(Stored items)
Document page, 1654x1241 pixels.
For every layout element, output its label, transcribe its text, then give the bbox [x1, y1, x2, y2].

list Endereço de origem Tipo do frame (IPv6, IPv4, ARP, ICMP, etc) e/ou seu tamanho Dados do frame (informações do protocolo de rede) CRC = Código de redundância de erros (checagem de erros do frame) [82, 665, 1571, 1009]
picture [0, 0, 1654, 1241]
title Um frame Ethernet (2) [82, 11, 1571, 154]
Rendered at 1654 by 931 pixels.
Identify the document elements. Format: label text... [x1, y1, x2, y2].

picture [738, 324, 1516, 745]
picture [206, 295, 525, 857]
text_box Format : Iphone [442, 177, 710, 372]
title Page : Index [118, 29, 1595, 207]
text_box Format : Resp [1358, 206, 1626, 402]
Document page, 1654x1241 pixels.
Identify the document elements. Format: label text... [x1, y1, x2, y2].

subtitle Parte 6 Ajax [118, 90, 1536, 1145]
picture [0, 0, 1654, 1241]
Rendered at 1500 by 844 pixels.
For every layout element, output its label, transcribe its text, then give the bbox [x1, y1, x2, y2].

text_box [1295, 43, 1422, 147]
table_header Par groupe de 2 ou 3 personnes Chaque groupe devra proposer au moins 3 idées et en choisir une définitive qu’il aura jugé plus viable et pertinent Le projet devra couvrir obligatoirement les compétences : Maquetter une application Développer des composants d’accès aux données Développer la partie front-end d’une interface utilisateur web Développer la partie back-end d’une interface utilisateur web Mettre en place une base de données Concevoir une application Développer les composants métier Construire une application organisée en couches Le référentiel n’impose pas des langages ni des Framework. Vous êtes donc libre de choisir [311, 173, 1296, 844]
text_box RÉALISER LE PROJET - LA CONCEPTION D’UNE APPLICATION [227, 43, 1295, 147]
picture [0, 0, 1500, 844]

** What is expected **
Set out every line of all the rows above as one numbered list, omitting any blank lines.

** Task result **
1. Document page, 1654x1241 pixels.
2. For every layout element, output its label, transcribe its text, then give the bbox [x1, y1, x2, y2].
3. list Endereço de origem Tipo do frame (IPv6, IPv4, ARP, ICMP, etc) e/ou seu tamanho Dados do frame (informações do protocolo de rede) CRC = Código de redundância de erros (checagem de erros do frame) [82, 665, 1571, 1009]
4. picture [0, 0, 1654, 1241]
5. title Um frame Ethernet (2) [82, 11, 1571, 154]
6. Rendered at 1654 by 931 pixels.
7. Identify the document elements. Format: label text... [x1, y1, x2, y2].
8. picture [738, 324, 1516, 745]
9. picture [206, 295, 525, 857]
10. text_box Format : Iphone [442, 177, 710, 372]
11. title Page : Index [118, 29, 1595, 207]
12. text_box Format : Resp [1358, 206, 1626, 402]
13. Document page, 1654x1241 pixels.
14. Identify the document elements. Format: label text... [x1, y1, x2, y2].
15. subtitle Parte 6 Ajax [118, 90, 1536, 1145]
16. picture [0, 0, 1654, 1241]
17. Rendered at 1500 by 844 pixels.
18. For every layout element, output its label, transcribe its text, then give the bbox [x1, y1, x2, y2].
19. text_box [1295, 43, 1422, 147]
20. table_header Par groupe de 2 ou 3 personnes Chaque groupe devra proposer au moins 3 idées et en choisir une définitive qu’il aura jugé plus viable et pertinent Le projet devra couvrir obligatoirement les compétences : Maquetter une application Développer des composants d’accès aux données Développer la partie front-end d’une interface utilisateur web Développer la partie back-end d’une interface utilisateur web Mettre en place une base de données Concevoir une application Développer les composants métier Construire une application organisée en couches Le référentiel n’impose pas des langages ni des Framework. Vous êtes donc libre de choisir [311, 173, 1296, 844]
21. text_box RÉALISER LE PROJET - LA CONCEPTION D’UNE APPLICATION [227, 43, 1295, 147]
22. picture [0, 0, 1500, 844]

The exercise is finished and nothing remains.